Vaccini, non si spengono le polemiche

Le 12 vaccinazioni obbligatorie decise dal governo

ROMA – “Non avveleneremo i nostri figli” – Dopo il via libera al decreto legge sulla vaccinazione obbligatoria per iscriversi a nidi, materne e scuola dell’obbligo, oltre 130 famiglie altoatesine hanno annunciato che chiederanno “asilo” in Austria per non dover vaccinare i loro bambini. “I genitori hanno già scritto al presidente italiano Mattarella, a quello austriaco Van der Bellen, come anche al Consiglio per i diritti umani delle Nazioni Unite di Ginevra”, ha detto l’attivista no vax Reinhold Holzer. “Di certo – ha aggiunto – non avveleneremo i nostri bambini. Asilo non lo chiede solo chi scappa da una guerra, ma anche chi si vede privato dei diritti umani”.

E’ “Disposizioni urgenti in materia di prevenzione vaccinale”, il titolo del decreto legge, il cui approdo è previsto per lunedì prossimo in Parlamento. I cambiamenti apportati alla norma presentata settimane fa, sembrano non accontentare i genitori “richiedenti asilo”. Il decreto legge infatti, seppur mantiene divieto di iscrizione e sanzioni per chi non è in regola con i vaccini, introduce alcuni cambiamenti quali la possibilità di presentare un’autocertificazione, che permette di iscrivere il figlio anche se non si trovano i documenti relativi alle vaccinazioni e dà loro un termine per mettersi in regola.

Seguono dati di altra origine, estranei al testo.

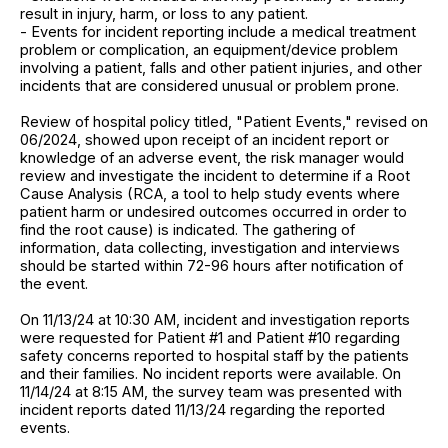
result in injury, harm, or loss to any patient.
- Events for incident reporting include a medical treatment
problem or complication, an equipment/device problem
involving a patient, falls and other patient injuries, and other
incidents that are considered unusual or problem prone.
Review of hospital policy titled, "Patient Events," revised on
06/2024, showed upon receipt of an incident report or
knowledge of an adverse event, the risk manager would
review and investigate the incident to determine if a Root
Cause Analysis (RCA, a tool to help study events where
patient harm or undesired outcomes occurred in order to
find the root cause) is indicated. The gathering of
information, data collecting, investigation and interviews
should be started within 72-96 hours after notification of
the event.
On 11/13/24 at 10:30 AM, incident and investigation reports
were requested for Patient #1 and Patient #10 regarding
safety concerns reported to hospital staff by the patients
and their families. No incident reports were available. On
11/14/24 at 8:15 AM, the survey team was presented with
incident reports dated 11/13/24 regarding the reported
events.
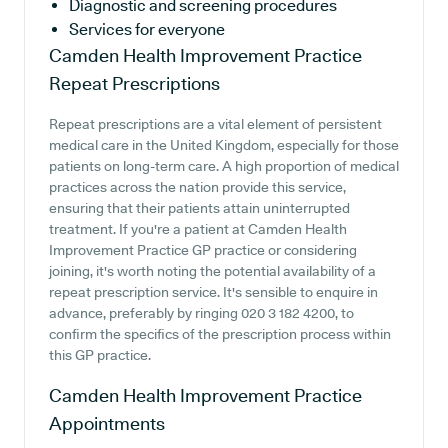
Diagnostic and screening procedures
Services for everyone
Camden Health Improvement Practice
Repeat Prescriptions
Repeat prescriptions are a vital element of persistent
medical care in the United Kingdom, especially for those
patients on long-term care. A high proportion of medical
practices across the nation provide this service,
ensuring that their patients attain uninterrupted
treatment. If you're a patient at Camden Health
Improvement Practice GP practice or considering
joining, it's worth noting the potential availability of a
repeat prescription service. It's sensible to enquire in
advance, preferably by ringing 020 3 182 4200, to
confirm the specifics of the prescription process within
this GP practice.
Camden Health Improvement Practice
Appointments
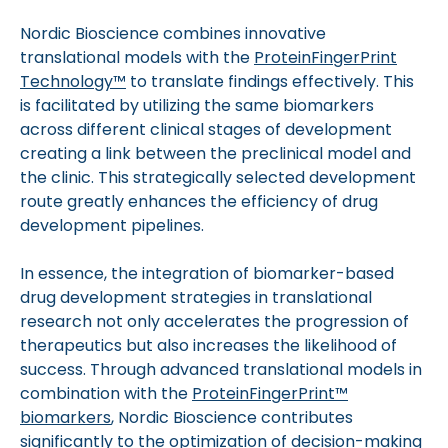
Nordic Bioscience combines innovative
translational models with the
ProteinFingerPrint
Technology™
to translate findings effectively. This
is facilitated by utilizing the same biomarkers
across different clinical stages of development
creating a link between the preclinical model and
the clinic. This strategically selected development
route greatly enhances the efficiency of drug
development pipelines.
In essence, the integration of biomarker-based
drug development strategies in translational
research not only accelerates the progression of
therapeutics but also increases the likelihood of
success. Through advanced translational models in
combination with the
ProteinFingerPrint™
biomarkers
, Nordic Bioscience contributes
significantly to the optimization of decision-making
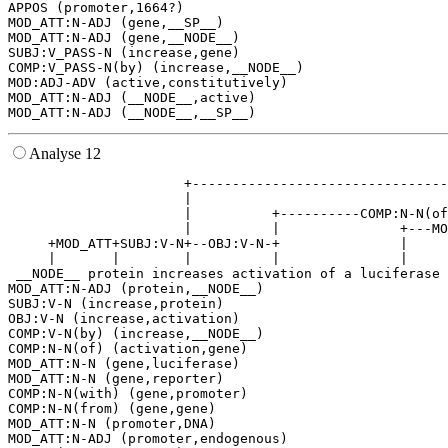
APPOS (promoter,1664?)

MOD_ATT:N-ADJ (gene,__SP__)

MOD_ATT:N-ADJ (gene,__NODE__)

SUBJ:V_PASS-N (increase,gene)

COMP:V_PASS-N(by) (increase,__NODE__)

MOD:ADJ-ADV (active,constitutively)

MOD_ATT:N-ADJ (__NODE__,active)

Analyse 12
                      +--------------------------------
                      |                                
                      |          +----------COMP:N-N(of
                      |          |               +---MO
     +MOD_ATT+SUBJ:V-N+--OBJ:V-N-+               |     
     |       |        |          |               |     
 __NODE__ protein increases activation of a luciferase 
MOD_ATT:N-ADJ (protein,__NODE__)

SUBJ:V-N (increase,protein)

OBJ:V-N (increase,activation)

COMP:V-N(by) (increase,__NODE__)

COMP:N-N(of) (activation,gene)

MOD_ATT:N-N (gene,luciferase)

MOD_ATT:N-N (gene,reporter)

COMP:N-N(with) (gene,promoter)

COMP:N-N(from) (gene,gene)

MOD_ATT:N-N (promoter,DNA)

MOD_ATT:N-ADJ (promoter,endogenous)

Basterà anche presentare un documento che dimostri di avere una prenotazione all’Asl.

La causa dei genitori dissidenti è sostenuta dal M5s, con l’assessora all’Istruzione e cultura della Valle d’Aosta, Chantal Certan, che con un post su Facebook si è scagliata contro il decreto del governo sulle vaccinazioni obbligatorie, paragonandolo alle sperimentazioni del periodo nazista. Dall’altra parte l’ex premier Matteo Renzi attacca i pentastellati, che “inaffidabili per definizione”, hanno la stessa credibilità “quando parlano di legge elettorale di quando parlano di vaccini e scie chimiche”.

Dati allarmanti – Mentre la battaglia dei no-vax va avanti, il governo, sostenuto da buona parte della comunità scientifica, prosegue nell’intento di “mettere in sicurezza il sistema italiano, i nostri bambini, le persone adulte e soprattutto la collettività e quelle persone che non possono essere vaccinate che sono tante e che rischiano di dover fare una vita in isolamento”, ha affermato il ministro della Salute Beatrice Lorenzin.

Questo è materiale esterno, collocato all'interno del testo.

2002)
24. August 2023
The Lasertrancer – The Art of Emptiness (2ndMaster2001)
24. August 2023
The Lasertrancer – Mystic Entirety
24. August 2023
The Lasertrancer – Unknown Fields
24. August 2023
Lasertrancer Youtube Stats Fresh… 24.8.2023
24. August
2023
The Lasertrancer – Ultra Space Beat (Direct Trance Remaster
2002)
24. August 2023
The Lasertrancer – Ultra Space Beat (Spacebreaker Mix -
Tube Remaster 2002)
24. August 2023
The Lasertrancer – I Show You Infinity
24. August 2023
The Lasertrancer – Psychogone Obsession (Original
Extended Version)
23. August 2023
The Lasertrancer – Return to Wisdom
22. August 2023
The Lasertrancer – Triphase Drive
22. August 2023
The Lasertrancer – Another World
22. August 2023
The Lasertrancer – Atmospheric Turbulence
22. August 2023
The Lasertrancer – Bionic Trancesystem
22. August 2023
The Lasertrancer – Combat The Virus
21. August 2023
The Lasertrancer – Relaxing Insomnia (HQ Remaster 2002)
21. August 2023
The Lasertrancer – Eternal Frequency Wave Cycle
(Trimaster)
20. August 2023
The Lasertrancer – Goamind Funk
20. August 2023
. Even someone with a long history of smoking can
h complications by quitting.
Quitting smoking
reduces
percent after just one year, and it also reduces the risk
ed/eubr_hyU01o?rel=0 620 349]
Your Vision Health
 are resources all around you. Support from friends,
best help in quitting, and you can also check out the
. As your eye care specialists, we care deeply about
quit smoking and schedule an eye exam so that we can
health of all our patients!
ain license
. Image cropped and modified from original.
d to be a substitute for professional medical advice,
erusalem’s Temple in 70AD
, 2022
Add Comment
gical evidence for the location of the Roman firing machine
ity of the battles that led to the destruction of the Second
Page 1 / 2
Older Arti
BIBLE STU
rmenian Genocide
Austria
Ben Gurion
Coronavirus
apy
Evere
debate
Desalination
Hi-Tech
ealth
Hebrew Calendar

La risposta del governo arriva in risposta ai dati allarmanti riscontrati dal ministero della Salute, ovvero che sebbene universalmente la vaccinazione sia considerata uno strumento straordinariamente efficace e sicuro per la prevenzione delle malattie infettive, dal 2013 le coperture vaccinali mostrano un andamento in diminuzione, indicativo di una minore adesione ai programmi in atto e una minore fiducia della popolazione nei confronti di questa arma di prevenzione: si è passati, infatti, da valori di copertura vaccinale anti-polio di 96,1% nel 2011 a 93,4% nel 2015.

Decreto incostituzionale – Intanto il Coordinamento nazionale per la libertà di scelta vaccinale, composto dalle associazioni nazionali e dai gruppi locali di genitori contrari all’approccio coercitivo, ritiene che il decreto legge presenti evidenti profili di incostituzionalità. La coercizione vaccinale è ritenuta, si legge nel comunicato stampa del coordinamento, “una forzatura inaccettabile” voluta dalle case farmaceutiche, e annunciando che “ricorrerà in tutte le sedi opportune fino alla Corte di giustizia Europea per le molteplici violazioni di diritti fondamentali contenute nel decreto legge e sosterrà tutti quei genitori che vorranno avviare ricorsi ma che non hanno sufficienti risorse economiche.” Non solo in tribunale, ma anche in piazza, la mobilitazione “è appena iniziata” e proseguirà con la manifestazione nazionale dell’11 giugno a Roma con appuntamento alla Bocca della Verità.”